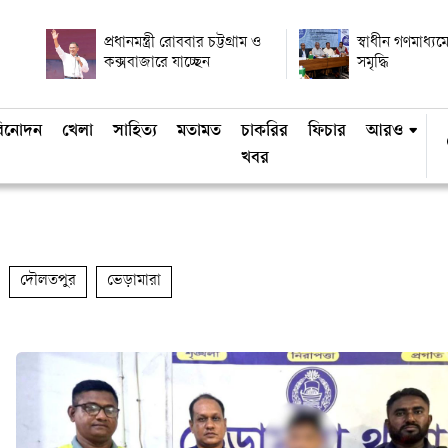
প্রধানমন্ত্রী রোববার চট্টগ্রাম ও
স্বাধীন গণমাধ্যমে
কক্সবাজারে যাচ্ছেন
সমৃদ্ধি
িনোদন
খেলা
সাহিত্য
মতামত
চাকরির
ফিচার
আরও
খবর
দৌলতপুর
ভেড়ামারা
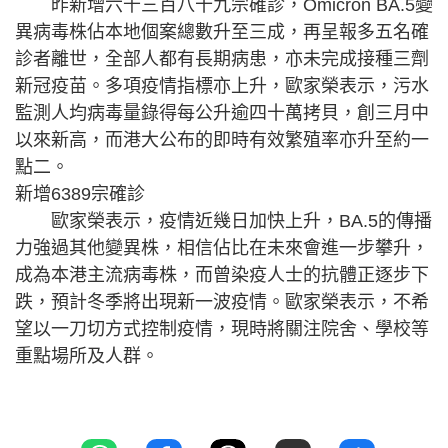
昨新增六千三百八十九宗確診，Omicron BA.5變
異病毒株佔本地個案總數升至三成，再呈報多五名確
診者離世，全部人都有長期病患，亦未完成接種三劑
新冠疫苗。多項疫情指標亦上升，歐家榮表示，污水
監測人均病毒量錄得每公升逾四十萬拷貝，創三月中
以來新高，而港大公布的即時有效繁殖率亦升至約一
點二。
新增6389宗確診
歐家榮表示，疫情近幾日加快上升，BA.5的傳播
力強過其他變異株，相信佔比在未來會進一步攀升，
成為本港主流病毒株，而曾染疫人士的抗體正逐步下
跌，預計冬季將出現新一波疫情。歐家榮表示，不希
望以一刀切方式控制疫情，現時將關注院舍、學校等
重點場所及人群。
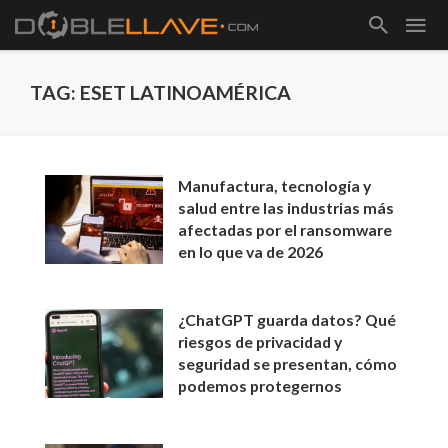
TAG: ESET LATINOAMÉRICA
Manufactura, tecnología y
salud entre las industrias más
afectadas por el ransomware
en lo que va de 2026
¿ChatGPT guarda datos? Qué
riesgos de privacidad y
seguridad se presentan, cómo
podemos protegernos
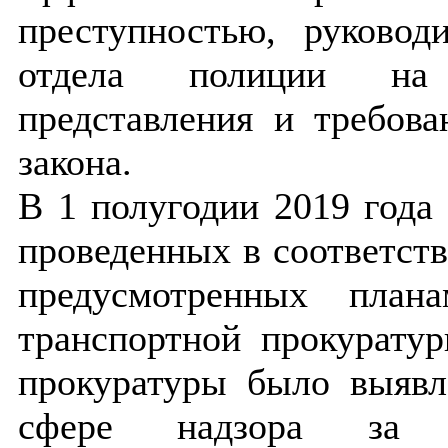
преступностью, руковод
отдела полиции на 
представления и требов
закона.
В 1 полугодии 2019 года 
проведенных в соответст
предусмотренных план
транспортной прокурату
прокуратуры было выявл
сфере надзора за и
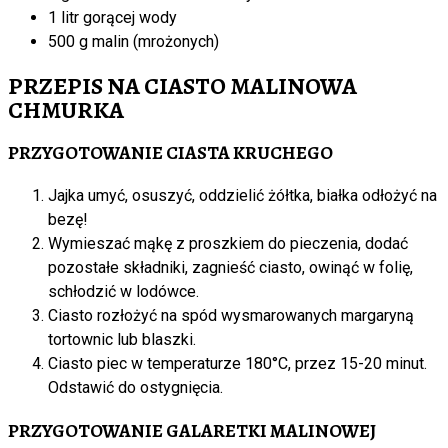
1 litr gorącej wody
500 g malin (mrożonych)
PRZEPIS NA CIASTO MALINOWA
CHMURKA
PRZYGOTOWANIE CIASTA KRUCHEGO
Jajka umyć, osuszyć, oddzielić żółtka, białka odłożyć na
bezę!
Wymieszać mąkę z proszkiem do pieczenia, dodać
pozostałe składniki, zagnieść ciasto, owinąć w folię,
schłodzić w lodówce.
Ciasto rozłożyć na spód wysmarowanych margaryną
tortownic lub blaszki.
Ciasto piec w temperaturze 180°C, przez 15-20 minut.
Odstawić do ostygnięcia.
PRZYGOTOWANIE GALARETKI MALINOWEJ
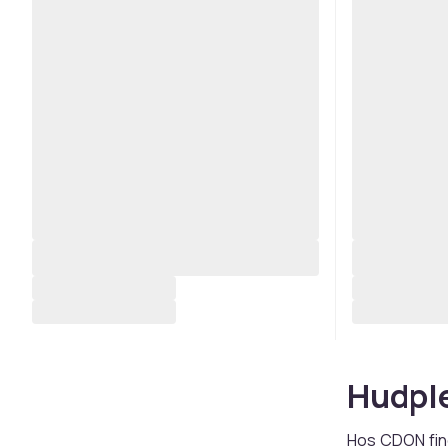
Hudple
Hos CDON find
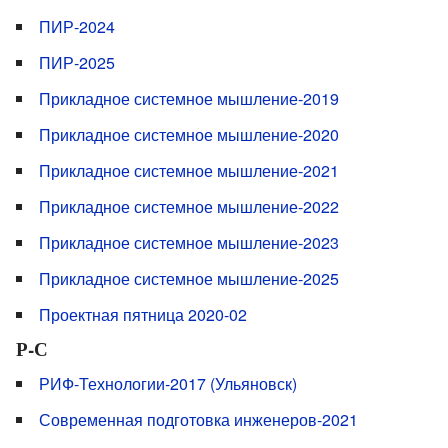
ПИР-2024
ПИР-2025
Прикладное системное мышление-2019
Прикладное системное мышление-2020
Прикладное системное мышление-2021
Прикладное системное мышление-2022
Прикладное системное мышление-2023
Прикладное системное мышление-2025
Проектная пятница 2020-02
Р-С
РИФ-Технологии-2017 (Ульяновск)
Современная подготовка инженеров-2021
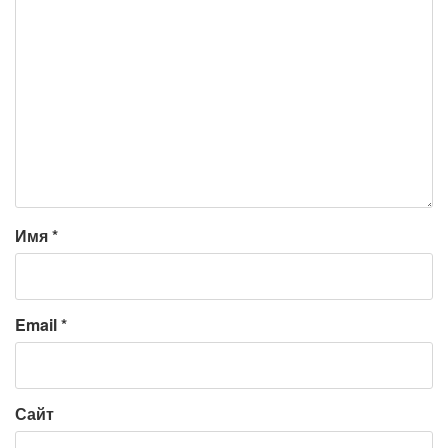
Имя
*
Email
*
Сайт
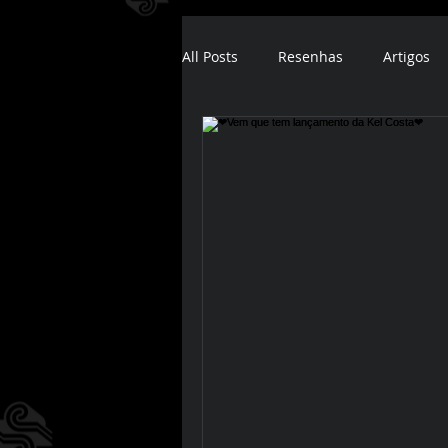
All Posts
Resenhas
Artigos
ebook
audiobook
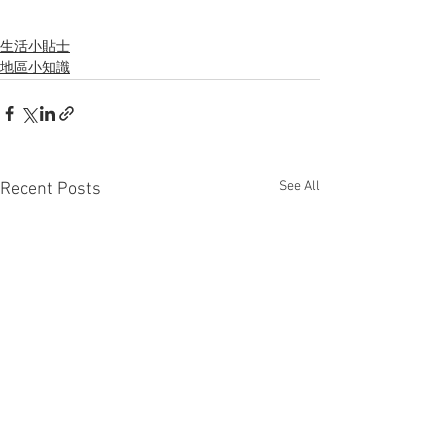
生活小貼士
地區小知識
See All
Recent Posts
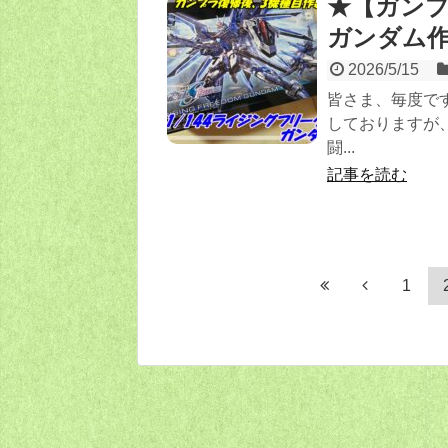
★【ガンプ
ガンダム
2026/5/15
皆さま、毎度で
しておりますが、
闘...
記事を読む
1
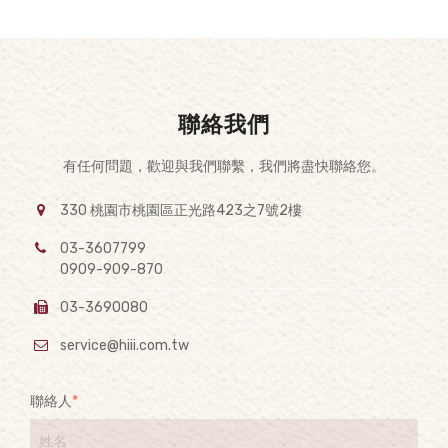
聯絡我們
有任何問題，歡迎與我們聯繫，我們將盡快聯絡您。
330 桃園市桃園區正光路423之7號2樓
03-3607799
0909-909-870
03-3690080
service@hiii.com.tw
聯絡人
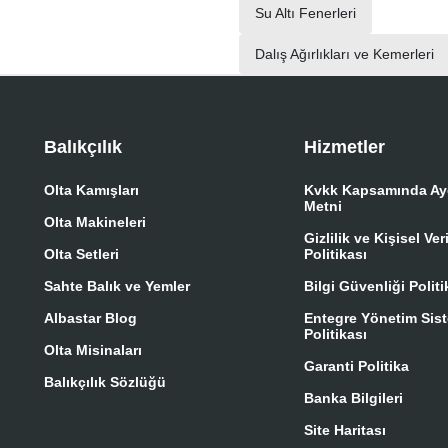
Su Altı Fenerleri
Dalış Ağırlıkları ve Kemerleri
Balıkçılık
Hizmetler
Olta Kamışları
Kvkk Kapsamında Ay
Metni
Olta Makineleri
Gizlilik ve Kişisel Ve
Olta Setleri
Politikası
Sahte Balık ve Yemler
Bilgi Güvenliği Politi
Albastar Blog
Entegre Yönetim Sis
Politikası
Olta Misinaları
Garanti Politika
Balıkçılık Sözlüğü
Banka Bilgileri
Site Haritası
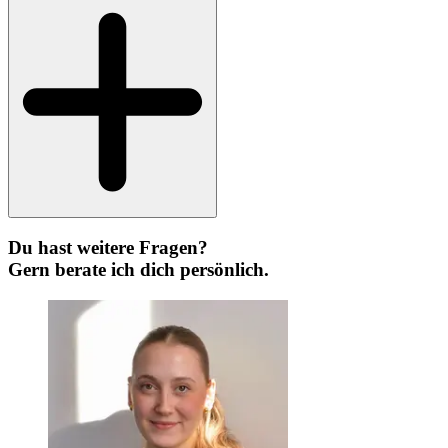
Du hast weitere Fragen?
Gern berate ich dich persönlich.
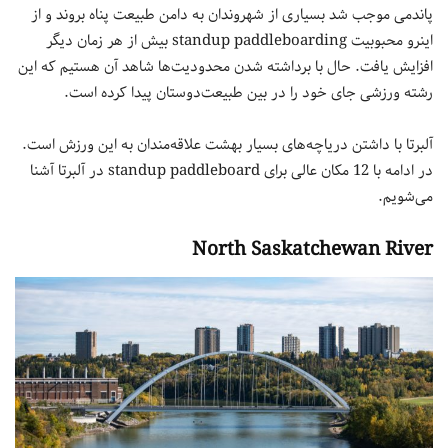
پاندمی موجب شد بسیاری از شهروندان به دامن طبیعت پناه بروند و از
اینرو محبوبیت standup paddleboarding بیش از هر زمان دیگر
افزایش یافت. حال با برداشته شدن محدودیت‌ها شاهد آن هستیم که این
رشته ورزشی جای خود را در بین طبیعت‌دوستان پیدا کرده است.
آلبرتا با داشتن دریاچه‌های بسیار بهشت علاقه‌مندان به این ورزش است.
در ادامه با 12 مکان عالی برای standup paddleboard در آلبرتا آشنا
می‌شویم.
North Saskatchewan River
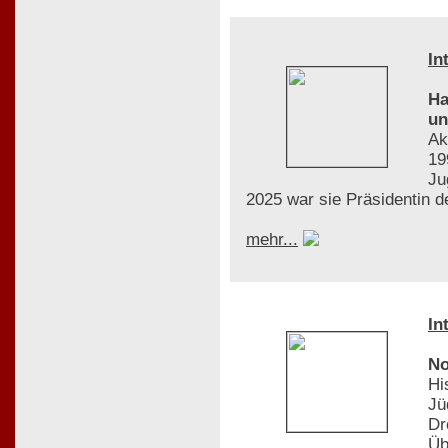
In
Ha
un
Ak
19
Ju
2025 war sie Präsidentin 
mehr...
In
No
Hi
Jü
Dr
Üb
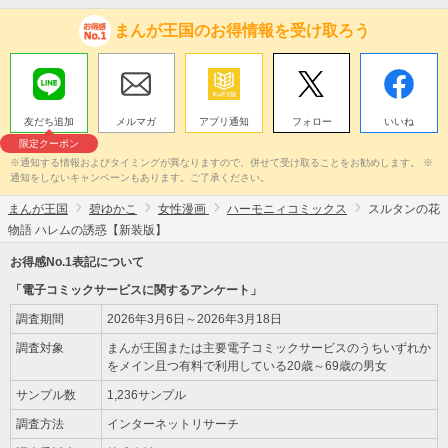
まんが王国のお得情報を受け取ろう
友だち追加
メルマガ
アプリ通知
フォロー
いいね
限定クーポン
※通知する情報およびタイミングが異なりますので、併せて受け取ることをお勧めします。 ※
通知をしないキャンペーンもあります。ご了承ください。
まんが王国
碧ゆかこ
女性漫画
ハーモニィコミックス
スルタンの花
物語 ハレムの誘惑【新装版】
お得感No.1表記について
「電子コミックサービスに関するアンケート」
調査期間
2026年3月6日～2026年3月18日
調査対象
まんが王国または主要電子コミックサービスのうちいずれか
をメイン且つ有料で利用している20歳～69歳の男女
サンプル数
1,236サンプル
調査方法
インターネットリサーチ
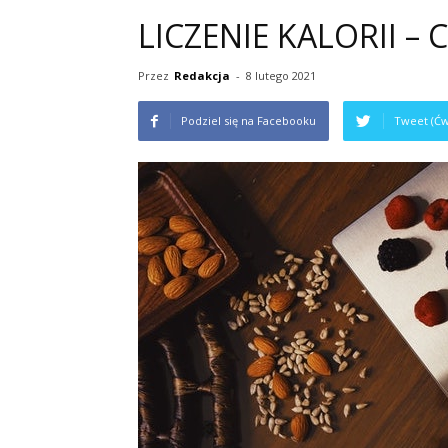
LICZENIE KALORII – 
Przez
Redakcja
-
8 lutego 2021
Podziel się na Facebooku
Tweet (Ćw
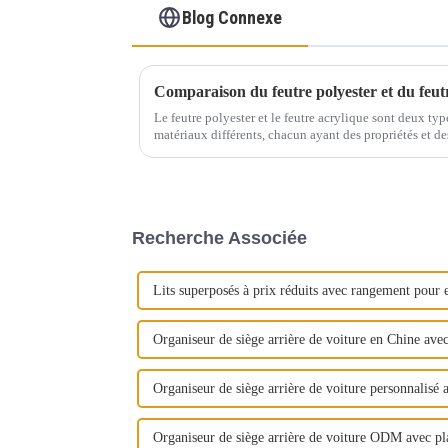
Blog Connexe
Le feutre polyester et le feutre acrylique sont deux type
matériaux différents, chacun ayant des propriétés et des 
principales différences : Matériau : feutre polyester : fa
Recherche Associée
Lits superposés à prix réduits avec rangement pour e
Organiseur de siège arrière de voiture en Chine avec
Organiseur de siège arrière de voiture personnalisé a
Organiseur de siège arrière de voiture ODM avec pla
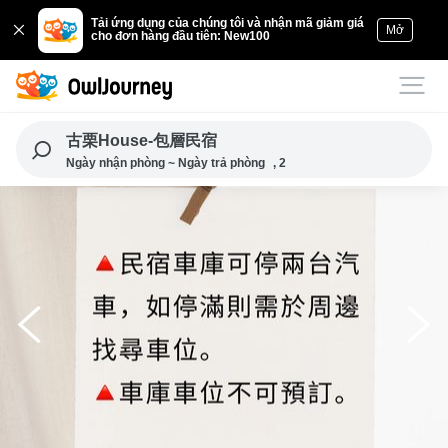
Tải ứng dụng của chúng tôi và nhận mã giảm giá
Mở
cho đơn hàng đầu tiên: New100
古栗House-包層民宿
Ngày nhận phòng ~ Ngày trả phòng
, 2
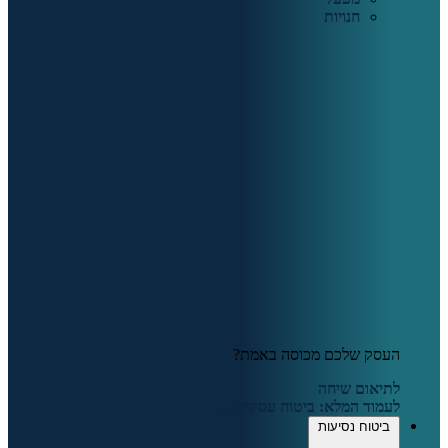
חנויות
העסק שלכם מכוסה באמת?
לתיאום שיחה
לעמוד המלא: ביטוח עסקים ←
ביטוח נסיעות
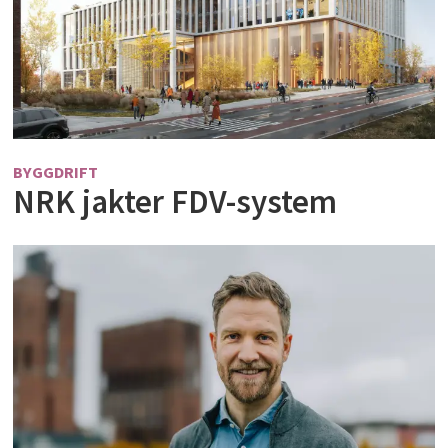
BYGGDRIFT
NRK jakter FDV-system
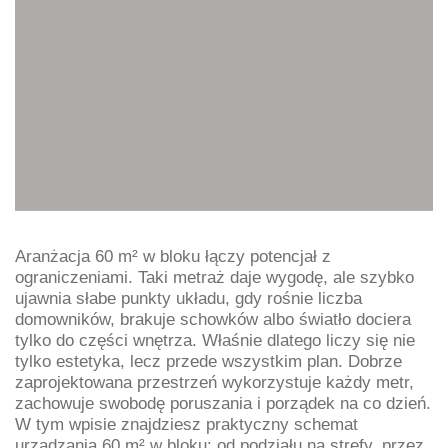
Aranżacja 60 m² w bloku łączy potencjał z
ograniczeniami. Taki metraż daje wygodę, ale szybko
ujawnia słabe punkty układu, gdy rośnie liczba
domowników, brakuje schowków albo światło dociera
tylko do części wnętrza. Właśnie dlatego liczy się nie
tylko estetyka, lecz przede wszystkim plan. Dobrze
zaprojektowana przestrzeń wykorzystuje każdy metr,
zachowuje swobodę poruszania i porządek na co dzień.
W tym wpisie znajdziesz praktyczny schemat
urządzania 60 m² w bloku: od podziału na strefy, przez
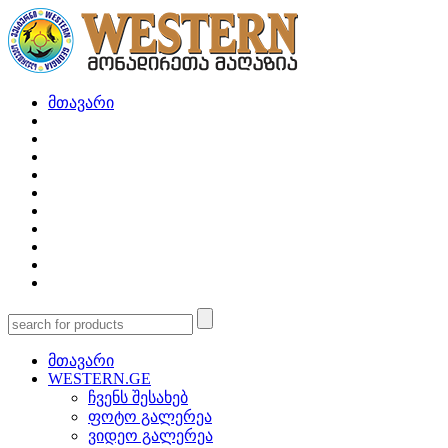
მთავარი
მთავარი
WESTERN.GE
ჩვენს შესახებ
ფოტო გალერეა
ვიდეო გალერეა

▸ THE TASK: If an entry above contains a picture, leave that picture out and copy everything else exactly.

▸ SOLUTION FOR THIS PROBLEM:
প্রধানমন্ত্রী রোববার চট্টগ্রাম ও
স্বাধীন গণমাধ্যমে
কক্সবাজারে যাচ্ছেন
সমৃদ্ধি
িনোদন
খেলা
সাহিত্য
মতামত
চাকরির
ফিচার
আরও
খবর
দৌলতপুর
ভেড়ামারা
昨新增六千三百八十九宗確診，Omicron BA.5變
異病毒株佔本地個案總數升至三成，再呈報多五名確
診者離世，全部人都有長期病患，亦未完成接種三劑
新冠疫苗。多項疫情指標亦上升，歐家榮表示，污水
監測人均病毒量錄得每公升逾四十萬拷貝，創三月中
以來新高，而港大公布的即時有效繁殖率亦升至約一
點二。
新增6389宗確診
歐家榮表示，疫情近幾日加快上升，BA.5的傳播
力強過其他變異株，相信佔比在未來會進一步攀升，
成為本港主流病毒株，而曾染疫人士的抗體正逐步下
跌，預計冬季將出現新一波疫情。歐家榮表示，不希
望以一刀切方式控制疫情，現時將關注院舍、學校等
重點場所及人群。
TAG: ESET LATINOAMÉRICA
Manufactura, tecnología y
salud entre las industrias más
afectadas por el ransomware
en lo que va de 2026
¿ChatGPT guarda datos? Qué
riesgos de privacidad y
seguridad se presentan, cómo
podemos protegernos
преступностью, руковод
отдела полиции на 
представления и требов
закона.
В 1 полугодии 2019 года 
проведенных в соответст
предусмотренных план
транспортной прокурату
прокуратуры было выявл
сфере надзора за и
1 litr gorącej wody
500 g malin (mrożonych)
PRZEPIS NA CIASTO MALINOWA
CHMURKA
PRZYGOTOWANIE CIASTA KRUCHEGO
Jajka umyć, osuszyć, oddzielić żółtka, białka odłożyć na
bezę!
Wymieszać mąkę z proszkiem do pieczenia, dodać
pozostałe składniki, zagnieść ciasto, owinąć w folię,
schłodzić w lodówce.
Ciasto rozłożyć na spód wysmarowanych margaryną
tortownic lub blaszki.
Ciasto piec w temperaturze 180°C, przez 15-20 minut.
Odstawić do ostygnięcia.
PRZYGOTOWANIE GALARETKI MALINOWEJ
Hudple
Hos CDON find
ПИР-2024
ПИР-2025
Прикладное системное мышление-2019
Прикладное системное мышление-2020
Прикладное системное мышление-2021
Прикладное системное мышление-2022
Прикладное системное мышление-2023
Прикладное системное мышление-2025
Проектная пятница 2020-02
Р-С
РИФ-Технологии-2017 (Ульяновск)
Современная подготовка инженеров-2021
Имя
*
Email
*
Сайт
All Posts
Resenhas
Artigos
ebook
audiobook
生活小貼士
地區小知識
See All
Recent Posts
★【ガンプ
ガンダム
2026/5/15
皆さま、毎度で
しておりますが、
闘...
記事を読む
1
聯絡我們
有任何問題，歡迎與我們聯繫，我們將盡快聯絡您。
330 桃園市桃園區正光路423之7號2樓
03-3607799
0909-909-870
03-3690080
service@hiii.com.tw
聯絡人
Su Altı Fenerleri
Dalış Ağırlıkları ve Kemerleri
Balıkçılık
Hizmetler
Olta Kamışları
Kvkk Kapsamında Ay
Metni
Olta Makineleri
Gizlilik ve Kişisel Ve
Olta Setleri
Politikası
Sahte Balık ve Yemler
Bilgi Güvenliği Politi
Albastar Blog
Entegre Yönetim Sis
Politikası
Olta Misinaları
Garanti Politika
Balıkçılık Sözlüğü
Banka Bilgileri
Site Haritası
Du hast weitere Fragen?
Gern berate ich dich persönlich.
پاندمی موجب شد بسیاری از شهروندان به دامن طبیعت پناه بروند و از
اینرو محبوبیت standup paddleboarding بیش از هر زمان دیگر
افزایش یافت. حال با برداشته شدن محدودیت‌ها شاهد آن هستیم که این
رشته ورزشی جای خود را در بین طبیعت‌دوستان پیدا کرده است.
آلبرتا با داشتن دریاچه‌های بسیار بهشت علاقه‌مندان به این ورزش است.
در ادامه با 12 مکان عالی برای standup paddleboard در آلبرتا آشنا
می‌شویم.
North Saskatchewan River
In
Ha
un
Ak
19
Ju
2025 war sie Präsidentin 
mehr...
In
No
Hi
Jü
Dr
Üb
まんが王国のお得情報を受け取ろう
友だち追加
メルマガ
アプリ通知
フォロー
いいね
限定クーポン
※通知する情報およびタイミングが異なりますので、併せて受け取ることをお勧めします。 ※
通知をしないキャンペーンもあります。ご了承ください。
まんが王国
碧ゆかこ
女性漫画
ハーモニィコミックス
スルタンの花
物語 ハレムの誘惑【新装版】
お得感No.1表記について
「電子コミックサービスに関するアンケート」
調査期間
2026年3月6日～2026年3月18日
調査対象
まんが王国または主要電子コミックサービスのうちいずれか
をメイン且つ有料で利用している20歳～69歳の男女
サンプル数
1,236サンプル
調査方法
インターネットリサーチ
LICZENIE KALORII – 
Przez
Redakcja
-
8 lutego 2021
Podziel się na Facebooku
Tweet (Ćw
Blog Connexe
Le feutre polyester et le feutre acrylique sont deux type
matériaux différents, chacun ayant des propriétés et des 
principales différences : Matériau : feutre polyester : fa
Recherche Associée
Lits superposés à prix réduits avec rangement pour e
Organiseur de siège arrière de voiture en Chine avec
Organiseur de siège arrière de voiture personnalisé a
Organiseur de siège arrière de voiture ODM avec pla
Tải ứng dụng của chúng tôi và nhận mã giảm giá
Mở
cho đơn hàng đầu tiên: New100
古栗House-包層民宿
Ngày nhận phòng ~ Ngày trả phòng
, 2
חנויות
העסק שלכם מכוסה באמת?
לתיאום שיחה
לעמוד המלא: ביטוח עסקים ←
ביטוח נסיעות
BYGGDRIFT
NRK jakter FDV-system
Aranżacja 60 m² w bloku łączy potencjał z
ograniczeniami. Taki metraż daje wygodę, ale szybko
ujawnia słabe punkty układu, gdy rośnie liczba
domowników, brakuje schowków albo światło dociera
tylko do części wnętrza. Właśnie dlatego liczy się nie
tylko estetyka, lecz przede wszystkim plan. Dobrze
zaprojektowana przestrzeń wykorzystuje każdy metr,
zachowuje swobodę poruszania i porządek na co dzień.
W tym wpisie znajdziesz praktyczny schemat
urządzania 60 m² w bloku: od podziału na strefy, przez
მთავარი
მთავარი
WESTERN.GE
ჩვენს შესახებ
ფოტო გალერეა
ვიდეო გალერეა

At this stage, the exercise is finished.